Interobserver error between automated and manual ratings

At 0.72 years, the standard deviation of the signed differences between the ratings of BoneXpert and ManBA was in the same range as in analogous studies on other pathologies [17, 18] where standard deviations ranged from 0.71 to 0.8 years. The mean of the absolute differences (0.54 years) compares favourably with the levels of interobserver error between human raters reported in the literature. Berst et al. [20] give 0.69 ± 0.48 years for the mean of the absolute differences between two trained observers performing bone age ratings on 107 radiographs in awareness of CA. Expressed in terms of the SD of the signed differences and assuming a normal distribution, this equates to 0.69/0.8 = 0.86 years. King et al. [21] reported bone age readings of 50 radiographs performed by each of three raters where the SD of the signed differences was 0.80 years [20].

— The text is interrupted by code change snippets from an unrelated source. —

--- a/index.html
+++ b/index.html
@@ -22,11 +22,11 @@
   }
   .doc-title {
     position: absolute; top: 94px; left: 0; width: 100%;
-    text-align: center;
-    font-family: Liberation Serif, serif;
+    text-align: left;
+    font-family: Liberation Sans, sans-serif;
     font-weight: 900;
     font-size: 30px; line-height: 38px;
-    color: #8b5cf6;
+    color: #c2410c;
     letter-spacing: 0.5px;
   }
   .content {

Rerating results: implications for automated and manual rating

In 20 images, the discrepancy between manual and automatic rating was greater than 1.5 years. These were each blindly rerated by four independent raters. The mean of these four ratings (ReferenceBA) deviated by less than 1.5 years from BXBA for all images.

We can conclude from our results that the original discrepancies in the 20 rerated images were due more to manual errors than to errors in automatic rating. This is indicated by 18 reratings being closest to the automatic rating and 2 closest to the original manual rating, as well as by the smaller mean absolute difference between BXBA and ReferenceBA as compared to that between ManBA and ReferenceBA. If ReferenceBA is assumed to represent the “true bone age,” then BXBA was significantly more accurate than ManBA (P=0.02) in rating these 20 images. This is supplemented by the outcome of our comparison of the smoothness of longitudinal curves, which clearly showed the automatic rating method to be more precise, despite the fact that the automated method rated the images independently whereas the original manual raters usually had the previous rating and the age of the child available. This tends to enhance smoothness and improve the precision result derived for manual rating.

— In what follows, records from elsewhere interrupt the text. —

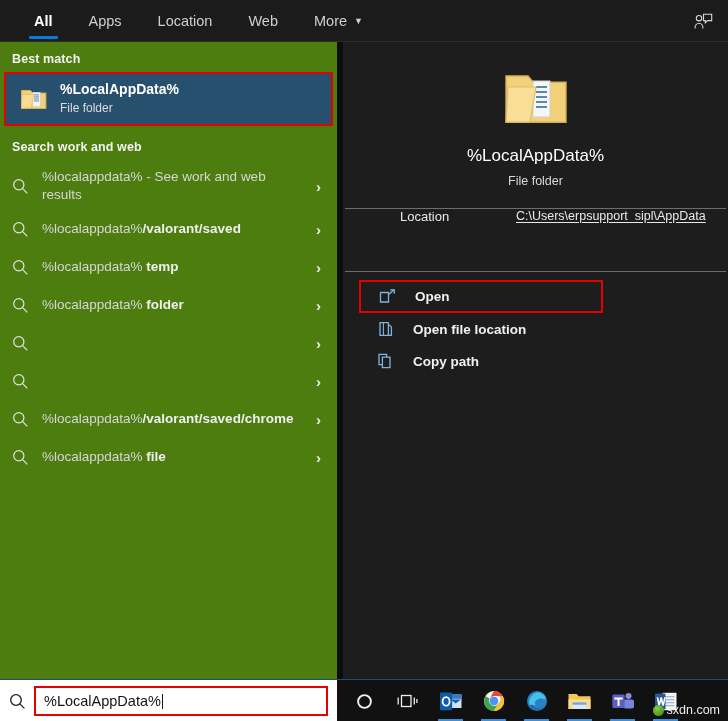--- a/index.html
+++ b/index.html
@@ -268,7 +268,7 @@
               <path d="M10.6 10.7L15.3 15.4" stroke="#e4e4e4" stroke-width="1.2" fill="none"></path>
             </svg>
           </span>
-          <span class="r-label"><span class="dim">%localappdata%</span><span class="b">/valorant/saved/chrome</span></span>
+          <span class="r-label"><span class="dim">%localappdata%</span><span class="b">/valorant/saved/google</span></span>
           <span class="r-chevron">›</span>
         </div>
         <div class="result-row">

Performance of BoneXpert in children with extremely advanced bone age

Our comparison of ratings performed on children with far advanced bone age suggests that this is not a specific source of discrepancy between manual and automatic rating in CAH, since the SD of the signed differences between ManBA and BXBA for this subgroup was even smaller – albeit nonsignificantly – than they were for all children taken together.

Conclusion

BoneXpert supplies satisfactory bone age ratings in children with CAH within its designated bone age application range (bone age: 2–15 years for girls, 2.5–17 years for boys). The high rate of image rejection found in younger children underscores the need to extend the programme to infants.